Publié le début décembre 2025, le rapport sur la Stratégie de sécurité nationale (NSS 2025) des États-Unis marque un tournant radical dans les relations entre Washington et le continent. Délaissant l’aide au développement traditionnelle pour un pragmatisme commercial axé sur les minerais critiques, l’administration Trump place le Gabon, deuxième producteur mondial de manganèse, sur l’échiquier stratégique d’une compétition féroce contre l’influence chinoise.

Délaissant l’aide au développement traditionnelle pour un pragmatisme commercial axé sur les minerais critiques, l’administration Trump place le Gabon, deuxième producteur mondial de manganèse, sur l’échiquier stratégique d’une compétition féroce contre l’influence chinoise. © GabonReview

 

Le 4 décembre 2025 restera une date charnière pour la géopolitique africaine. Avec la publication de la National Security Strategy (NSS 2025), la Maison Blanche a dévoilé sa feuille de route pour les quatre prochaines années. Le paradigme change : Washington ne parle plus de charité, mais de «relations mutuellement avantageuses». L’objectif est clair : sécuriser l’accès aux ressources indispensables à la transition technologique et militaire américaine cobalt, lithium, terres rares et manganèse tout en bousculant l’hégémonie de Pékin sur le continent.
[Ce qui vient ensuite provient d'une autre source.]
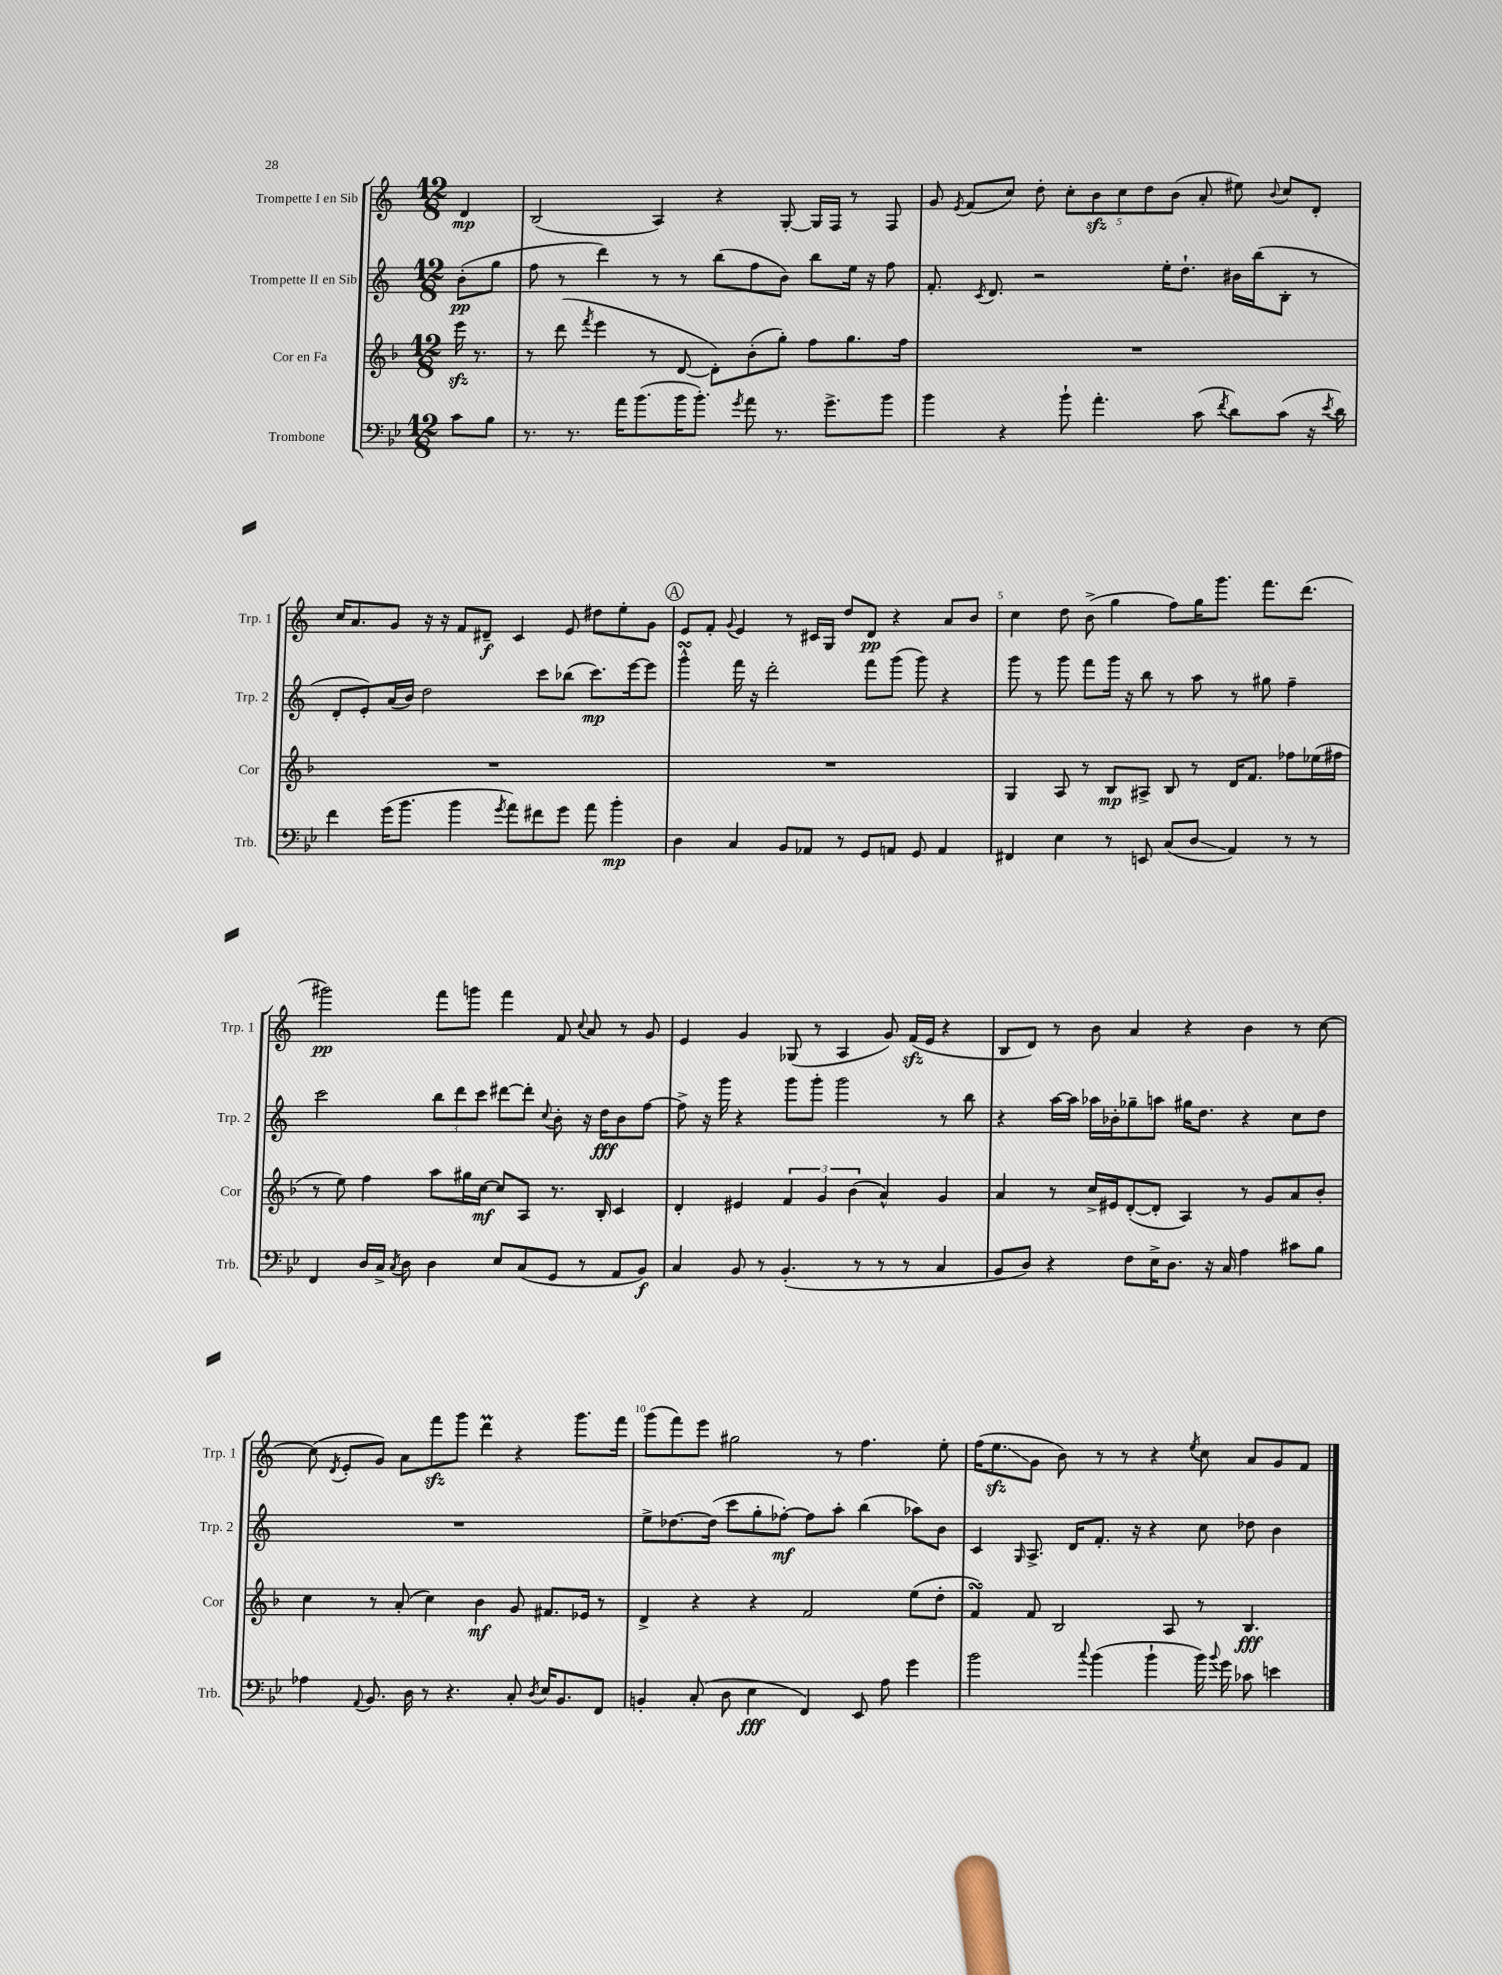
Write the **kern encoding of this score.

Pour l’administration américaine, l’urgence est logistique et industrielle. La NSS 2025 identifie l’Afrique comme le pivot de sa résilience économique. Cette stratégie s’appuie sur le développement accéléré de corridors miniers, à l’instar du projet Lobito reliant l’Angola, la Zambie et la RDC. L’ambition est de multiplier par dix les capacités de transport de ces infrastructures pour réduire de 30 % les coûts d’exportation vers les États-Unis.

Cette nouvelle doctrine s’est déjà matérialisée par des accords de type « minerais contre sécurité ». Le 5 décembre dernier, un partenariat stratégique a été scellé avec la République Démocratique du Congo, liant le soutien sécuritaire à l’Est du pays à un accès préférentiel aux gisements de cobalt. Dans cette foulée, la révision de l’AGOA (African Growth and Opportunity Act) intègre désormais un volet spécifique : le Critical Minerals Agreement (CMA).

Le Gabon : un acteur stratégique incontournable

Si la RDC et l’Angola occupent le devant de la scène, le Gabon émerge comme un partenaire de premier plan dans cette reconfiguration. Détenteur de l’une des plus importantes réserves mondiales de manganèse et de gisements de niobium, Libreville est explicitement citée dans la stratégie américaine comme une nation cible pour l’intégration au CMA.

Pour le Gabon, l’enjeu est double. D’une part, il s’agit de capter des investissements directs étrangers (IDE) américains dans des secteurs à haute valeur ajoutée, notamment les infrastructures et l’énergie (nucléaire civil, GNL). D’autre part, cette sollicitation américaine offre au pays une marge de manœuvre diplomatique pour diversifier ses partenariats au-delà de ses alliés traditionnels et de la Chine, qui raffine actuellement près de 80 % des minerais critiques africains.

Toutefois, ce virage vers une «diplomatie transactionnelle» impose une vigilance accrue. Si la NSS 2025 promet des transferts de technologie et des infrastructures en échange de l’accès aux ressources, les autorités gabonaises devront négocier fermement pour que ces accords profitent réellement à l’économie locale et à la transformation sur place.

Alors que les sommets bilatéraux se multiplient à Washington, le Gabon semble prêt à jouer sa partition. L’intégration prochaine de l’AGOA révisée pourrait constituer le premier test de cette alliance de raison, où les minerais gabonais deviennent le nouveau pétrole de la diplomatie mondiale. Entre Washington et Pékin, Libreville avance ses pions, consciente que sa richesse sous-terraine est plus que jamais sa meilleure carte de visite internationale.